Les ministères de l'Éducation et des Finances évaluent des façons de rendre les services de garde plus abordables pour chaque famille en Ontario. Nous avons hâte de donner plus de détails à une date ultérieure.

Kayla Iafelice, attachée de presse de la ministre de l'Éducation

Bonnes nouvelles dans l'énoncé économique?

Pour sa part, la députée progressiste-conservatrice de la circonscription de Carleton, Goldie Ghamari, affirme qu'il y aura certainement de bonnes nouvelles pour les parents dans l'énoncé économique de jeudi, sans faire directement référence à la prestation pour les frais de garde.

Notre approche est holistique, dit-elle. Notre objectif est de rendre la vie plus abordable pour les parents.

Pour Mme Ghamari, il est important de laisser les parents choisir le type de service de garde qu'ils préfèrent, que ce soit à la maison ou en garderie, d'où la promesse d'un crédit d'impôt. Nous avons beaucoup de respect pour les parents, explique-t-elle.

Des enfants écoutent une éducatrice leur faire la lectureToronto a les frais de garde les plus élevés au Canada, soit près de 2000 $/mois pour un poupon et environ 1500 $/mois pour un bambin.
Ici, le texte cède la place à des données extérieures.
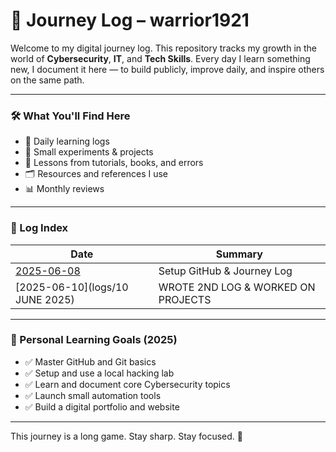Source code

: # 🚀 Journey Log – warrior1921

Welcome to my digital journey log. This repository tracks my growth in the world of **Cybersecurity**, **IT**, and **Tech Skills**. Every day I learn something new, I document it here — to build publicly, improve daily, and inspire others on the same path.

---

### 🛠️ What You'll Find Here

- 📅 Daily learning logs
- 🧪 Small experiments & projects
- 🧠 Lessons from tutorials, books, and errors
- 🗂️ Resources and references I use
- 📊 Monthly reviews

---

### 📘 Log Index

| Date | Summary |
|------|---------|
| [2025-06-08](logs/2025-06-08.md) | Setup GitHub & Journey Log |
| [2025-06-10](logs/10 JUNE 2025) | WROTE 2ND LOG & WORKED ON PROJECTS |

---

### 🎯 Personal Learning Goals (2025)

- ✅ Master GitHub and Git basics
- ✅ Setup and use a local hacking lab
- ✅ Learn and document core Cybersecurity topics
- ✅ Launch small automation tools
- ✅ Build a digital portfolio and website

---

This journey is a long game. Stay sharp. Stay focused. 🚀
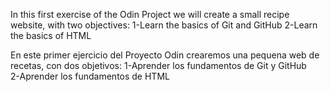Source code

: In this first exercise of the Odin Project we will create a small recipe website, with two objectives:
1-Learn the basics of Git and GitHub
2-Learn the basics of HTML

En este primer ejercicio del Proyecto Odin crearemos una pequena web de recetas, con dos objetivos:
1-Aprender los fundamentos de Git y GitHub  
2-Aprender los fundamentos de HTML



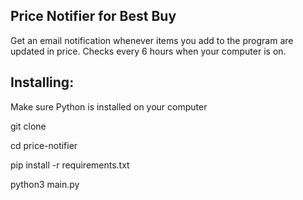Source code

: ## Price Notifier for Best Buy

Get an email notification whenever items you add to the program are updated in price. Checks every 6 hours when your computer is on.

## Installing:
Make sure Python is installed on your computer

git clone

cd price-notifier

pip install -r requirements.txt

python3 main.py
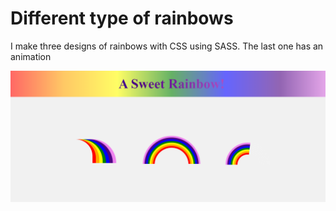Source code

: # Different type of rainbows

I make three designs of rainbows with CSS using SASS.
The last one has an animation

![RAinbow-preview](https://github.com/Rebeca-RaGe/rainbow-css/blob/master/rainbow-preview.png)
Photo : Radio-Canada / Josée Ducharme

La porte-parole du NPD en matière de services de garde, Doly Begum, rétorque que la promesse d'un crédit ne sert à rien si les familles n'arrivent pas à trouver une place [en garderie].
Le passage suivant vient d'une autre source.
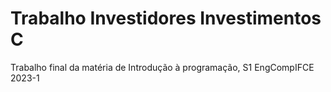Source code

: # Trabalho Investidores Investimentos C
 Trabalho final da matéria de Introdução à programação, S1 EngCompIFCE 2023-1
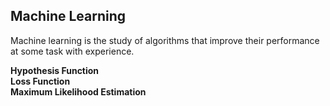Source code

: ## Machine Learning
Machine learning is the study of algorithms that improve their performance at some task with experience.

**Hypothesis Function**    
**Loss Function**    
**Maximum Likelihood Estimation**   
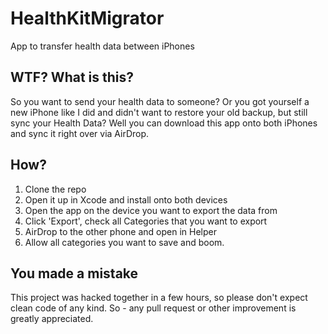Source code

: # HealthKitMigrator
App to transfer health data between iPhones

## WTF? What is this?
So you want to send your health data to someone? Or you got yourself a new iPhone like I did and didn't want to restore your old backup, but still sync your Health Data?
Well you can download this app onto both iPhones and sync it right over via AirDrop.

## How?
1. Clone the repo
2. Open it up in Xcode and install onto both devices
3. Open the app on the device you want to export the data from
4. Click 'Export', check all Categories that you want to export
5. AirDrop to the other phone and open in Helper
6. Allow all categories you want to save and boom.

## You made a mistake
This project was hacked together in a few hours, so please don't expect clean code of any kind. So - any pull request or other improvement is greatly appreciated.
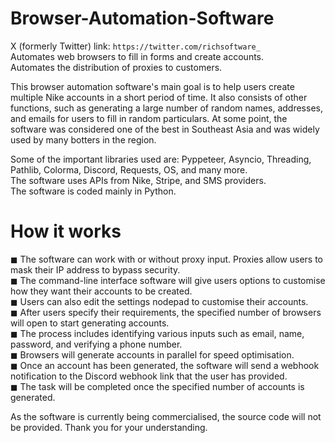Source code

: # Browser-Automation-Software
X (formerly Twitter) link: `https://twitter.com/richsoftware_`<br /> 
Automates web browsers to fill in forms and create accounts.<br /> 
Automates the distribution of proxies to customers.

This browser automation software's main goal is to help users create multiple Nike accounts in a short period of time. 
It also consists of other functions, such as generating a large number of random names, addresses, and emails for users to fill in random particulars.
At some point, the software was considered one of the best in Southeast Asia and was widely used by many botters in the region.

Some of the important libraries used are: Pyppeteer, Asyncio, Threading, Pathlib, Colorma, Discord, Requests, OS, and many more.<br />
The software uses APIs from Nike, Stripe, and SMS providers.<br />
The software is coded mainly in Python.

# How it works
◼ The software can work with or without proxy input. Proxies allow users to mask their IP address to bypass security.<br />
◼ The command-line interface software will give users options to customise how they want their accounts to be created.<br />
◼ Users can also edit the settings nodepad to customise their accounts.<br />
◼ After users specify their requirements, the specified number of browsers will open to start generating accounts.<br />
◼ The process includes identifying various inputs such as email, name, password, and verifying a phone number.<br />
◼ Browsers will generate accounts in parallel for speed optimisation.<br />
◼ Once an account has been generated, the software will send a webhook notification to the Discord webhook link that the user has provided.<br />
◼ The task will be completed once the specified number of accounts is generated.<br />

As the software is currently being commercialised, the source code will not be provided.
Thank you for your understanding.
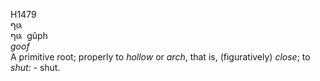 H1479  
גּוּף  
גּוּף ‎ gûph  
*goof*  
A primitive root; properly to *hollow* or *arch*, that is,
(figuratively) *close*; to *shut: -* shut.  
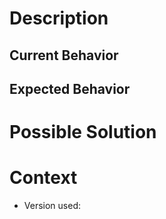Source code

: # Description

## Current Behavior

## Expected Behavior

# Possible Solution

# Context
* Version used:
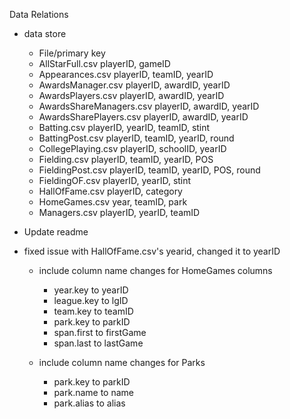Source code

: Data Relations
 - data store
 	- File/primary key
    - AllStarFull.csv   		  playerID, gameID
    - Appearances.csv   		  playerID, teamID, yearID
    - AwardsManager.csv 		  playerID, awardID, yearID
    - AwardsPlayers.csv 			playerID, awardID, yearID
    - AwardsShareManagers.csv playerID, awardID, yearID
    - AwardsSharePlayers.csv 	playerID, awardID, yearID
	- Batting.csv 						playerID, yearID, teamID, stint
	- BattingPost.csv 				playerID, teamID, yearID, round
	- CollegePlaying.csv 		  playerID, schoolID, yearID
	- Fielding.csv            playerID, teamID, yearID, POS
	- FieldingPost.csv        playerID, teamID, yearID, POS, round
	- FieldingOF.csv				  playerID, yearID, stint
	- HallOfFame.csv          playerID, category
	- HomeGames.csv           year, teamID, park
	- Managers.csv            playerID, yearID, teamID

 - Update readme
  - fixed issue with HallOfFame.csv's yearid, changed it to yearID

 	- include column name changes for HomeGames columns
		- year.key to yearID
		- league.key to lgID
		- team.key to teamID
		- park.key to parkID
		- span.first to firstGame
		- span.last to lastGame

	- include column name changes for Parks
		- park.key to parkID
		- park.name to name
		- park.alias to alias
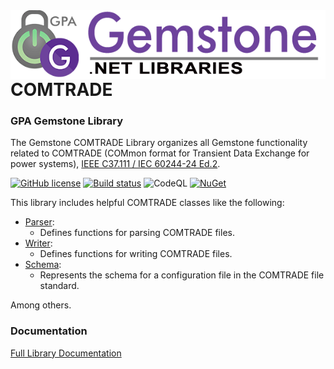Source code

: <img align="right" src="img/gemstone-wide-600.png" alt="gemstone logo">

# COMTRADE
### GPA Gemstone Library

The Gemstone COMTRADE Library organizes all Gemstone functionality related to COMTRADE (COMmon format for Transient Data Exchange for power systems), [IEEE C37.111 / IEC 60244-24 Ed.2](https://standards.ieee.org/ieee/C37.111/3795/).

[![GitHub license](https://img.shields.io/github/license/gemstone/comtrade?color=4CC61E)](https://github.com/gemstone/comtrade/blob/master/LICENSE)
[![Build status](https://ci.appveyor.com/api/projects/status/y4bp82dsx0cdosa4?svg=true)](https://ci.appveyor.com/project/ritchiecarroll/comtrade)
![CodeQL](https://github.com/gemstone/comtrade/workflows/CodeQL/badge.svg)
[![NuGet](https://buildstats.info/nuget/Gemstone.COMTRADE)](https://www.nuget.org/packages/Gemstone.COMTRADE#readme-body-tab)

This library includes helpful COMTRADE classes like the following:

* [Parser](https://gemstone.github.io/comtrade/help/html/T_Gemstone_COMTRADE_Parser.htm):
  * Defines functions for parsing COMTRADE files.
* [Writer](https://gemstone.github.io/comtrade/help/html/T_Gemstone_COMTRADE_Writer.htm):
  * Defines functions for writing COMTRADE files.
* [Schema](https://gemstone.github.io/comtrade/help/html/T_Gemstone_COMTRADE_Schema.htm):
  * Represents the schema for a configuration file in the COMTRADE file standard.

Among others.

### Documentation
[Full Library Documentation](https://gemstone.github.io/comtrade/help)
Seulement un enfant sur cinq en Ontario a une place dans un service de garde réglementé. [Et pour ceux qui ont une place], les frais de garde sont l'équivalent d'une deuxième hypothèque dans la région de Toronto.

Doly Begum, députée du NPD à Toronto

La députée de Scarborough-Sud-Ouest dénonce par ailleurs la décision du gouvernement de modifier le mode de financement des garderies, ce qui favorisera, selon elle, la création de grandes chaînes de garderies commerciales à la Walmart, au détriment des centres de garde sans but lucratif.
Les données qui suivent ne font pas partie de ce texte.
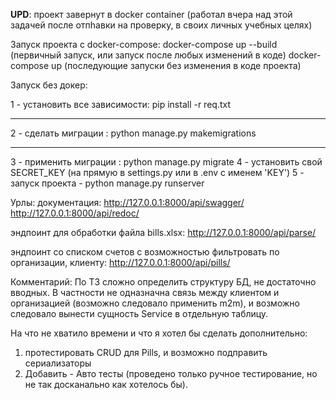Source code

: <p><b>UPD</b>: проект завернут в docker container (работал вчера над этой задачей после отпhавки на проверку, в cвоих личных учебных целях)</p> 
<p>Запуск проекта с docker-compose:
  docker-compose up --build (первичный запуск, или запуск после любых изменений в коде)
  docker-compose up (последующие запуски без изменения в коде проекта)</p>





Запуск без докер:
<p>
1 - установить все зависимости: pip install -r req.txt <hr>
2 - сделать миграции : python manage.py makemigrations <hr>
3 - применить миграции : python manage.py migrate
4 - установить свой SECRET_KEY (на прямую в settings.py или в .env c именем 'KEY')
5 - запуск проекта - python manage.py runserver</p>

Урлы:
  документация:
    http://127.0.0.1:8000/api/swagger/
    http://127.0.0.1:8000/api/redoc/
    
  эндпоинт для обработки файла bills.xlsx:
    http://127.0.0.1:8000/api/parse/
  
  эндпоинт со списком счетов с возможностью фильтровать по организации, клиенту:
    http://127.0.0.1:8000/api/pills/
    

Комментарий:
  По ТЗ сложно определить структуру БД, не достаточно вводных. В частности не одназначна связь между клиентом и организацией (возможно следовало применить m2m), и возможно следовало вынести сущность Service в отдельную таблицу.
   
  
На что не хватило времени и что я хотел бы сделать дополнительно:
  1) протестировать CRUD для Pills, и возможно подправить сериализаторы
  2) Добавить - Авто тесты (проведено только ручное тестирование, но не так досканально как хотелось бы).

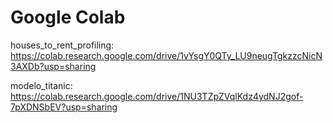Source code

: # Google Colab
houses_to_rent_profiling: https://colab.research.google.com/drive/1vYsgY0QTy_LU9neugTgkzzcNicN3AXDb?usp=sharing

modelo_titanic: https://colab.research.google.com/drive/1NU3TZpZVqlKdz4ydNJ2gof-7pXDNSbEV?usp=sharing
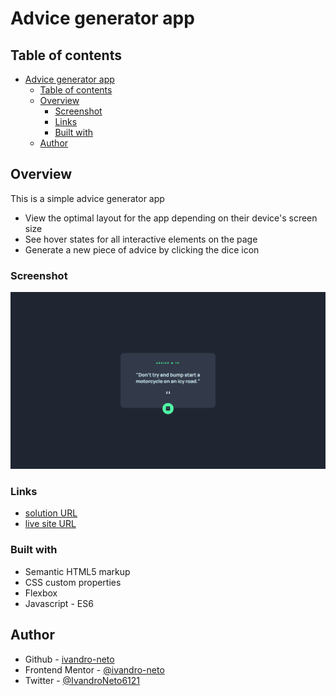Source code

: # Advice generator app


## Table of contents

- [Advice generator app](#advice-generator-app)
  - [Table of contents](#table-of-contents)
  - [Overview](#overview)
    - [Screenshot](#screenshot)
    - [Links](#links)
    - [Built with](#built-with)
  - [Author](#author)


## Overview

This is a simple advice generator app

- View the optimal layout for the app depending on their device's screen size
- See hover states for all interactive elements on the page
- Generate a new piece of advice by clicking the dice icon

### Screenshot

![](./images/Screenshot.png)

### Links

- [solution URL](https://github.com/ivandro-neto/advice-generator-app-main.git)
- [live site URL](https://ivandro-neto.github.io/advice-generator-app-main/)

### Built with

- Semantic HTML5 markup
- CSS custom properties
- Flexbox
- Javascript - ES6

## Author

- Github - [ivandro-neto](https://github.com/ivandro-neto)
- Frontend Mentor - [@ivandro-neto](https://www.frontendmentor.io/profile/ivandro-neto)
- Twitter - [@IvandroNeto6121](https://twitter.com/IvandroNeto6121)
De son côté, la députée d'Orléans, la libérale Marie-France Lalonde, attend de voir les détails du crédit d'impôt des conservateurs avant de se prononcer, mais s'inquiète du fait que M. Ford ne parle pas d'augmenter le nombre de places en garderie.

Pour un gouvernement qui se dit fier d'être là pour les gens et qui dit que l'économie ne fonctionne pas en Ontario, ça irait à l'encontre [de leur position de ne pas investir dans les services de garde, empêchant des femmes de retourner sur le marché du travail].

Marie-France Lalonde, porte-parole des libéraux en matière de services à l'enfance

Mme Lalonde souligne que sous l'ancien chef conservateur Patrick Brown, le Parti progressiste-conservateur de l'Ontario promettait de créer 100 000 places en garderie, tout comme les libéraux durant la dernière campagne électorale.